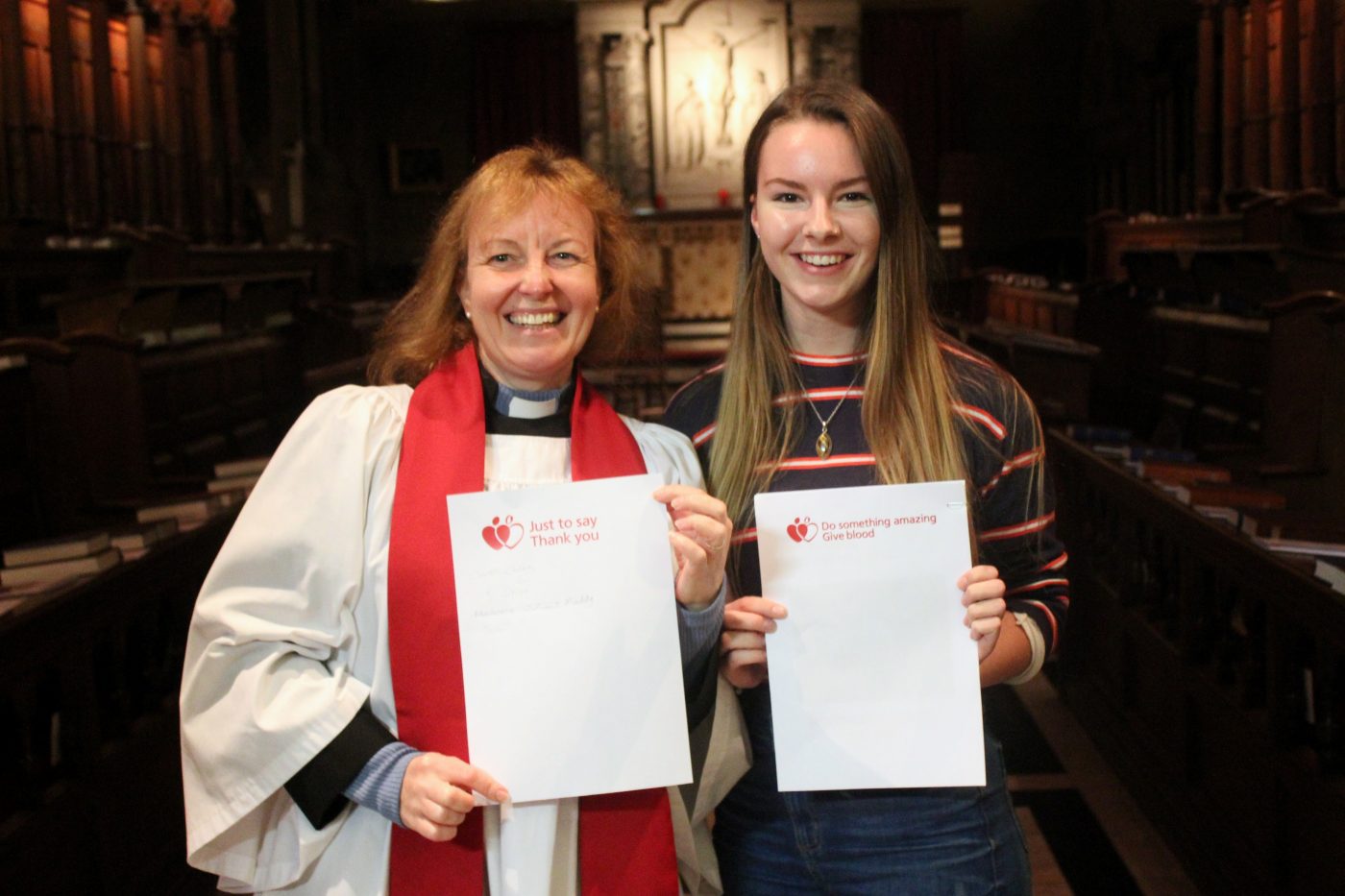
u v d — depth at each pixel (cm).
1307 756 239
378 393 154
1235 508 295
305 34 1206
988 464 165
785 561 151
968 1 1390
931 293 167
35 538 380
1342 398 380
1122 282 676
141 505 380
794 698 151
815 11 1225
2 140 689
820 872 159
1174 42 1013
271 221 1084
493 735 138
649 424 166
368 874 142
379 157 1425
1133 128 1170
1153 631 335
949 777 151
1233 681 286
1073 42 1385
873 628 151
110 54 800
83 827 244
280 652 141
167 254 739
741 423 167
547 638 139
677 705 140
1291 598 234
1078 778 369
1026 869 164
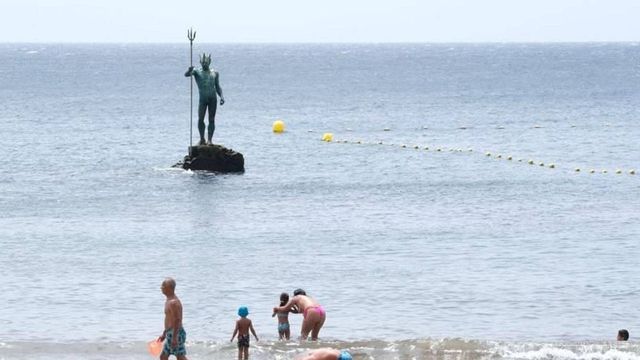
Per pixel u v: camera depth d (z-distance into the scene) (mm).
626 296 86875
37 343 68062
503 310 82188
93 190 150125
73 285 89875
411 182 161000
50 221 124125
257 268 97375
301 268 97500
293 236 114250
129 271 95875
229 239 112312
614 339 73500
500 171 176250
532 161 190875
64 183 157625
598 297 86562
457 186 156750
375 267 98000
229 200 141375
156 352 59625
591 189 154500
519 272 96062
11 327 75688
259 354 64500
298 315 80875
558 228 119562
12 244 109125
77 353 65500
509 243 110312
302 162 187500
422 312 81375
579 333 75688
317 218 126562
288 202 139750
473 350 65688
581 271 96500
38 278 92688
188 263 99625
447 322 78438
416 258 102375
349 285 90438
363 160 191750
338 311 81438
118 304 83312
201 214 129500
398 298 85812
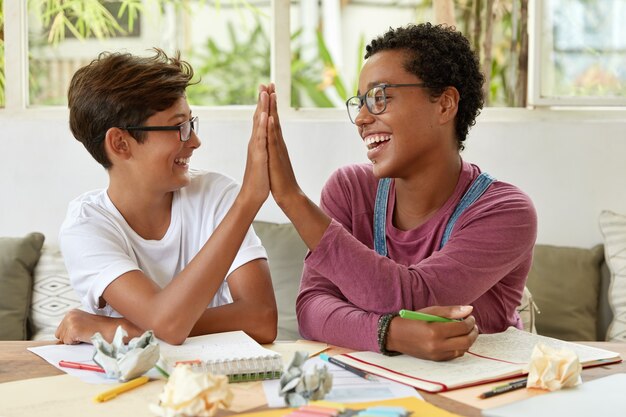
------------------------------------------------------------------------
* Assignment *
From the material above, return every line that contains "pixel".

* Exercise result *
u v d — depth at each pixel (cm).
Per pixel u v: camera depth d (z-distance into the scene) (mm).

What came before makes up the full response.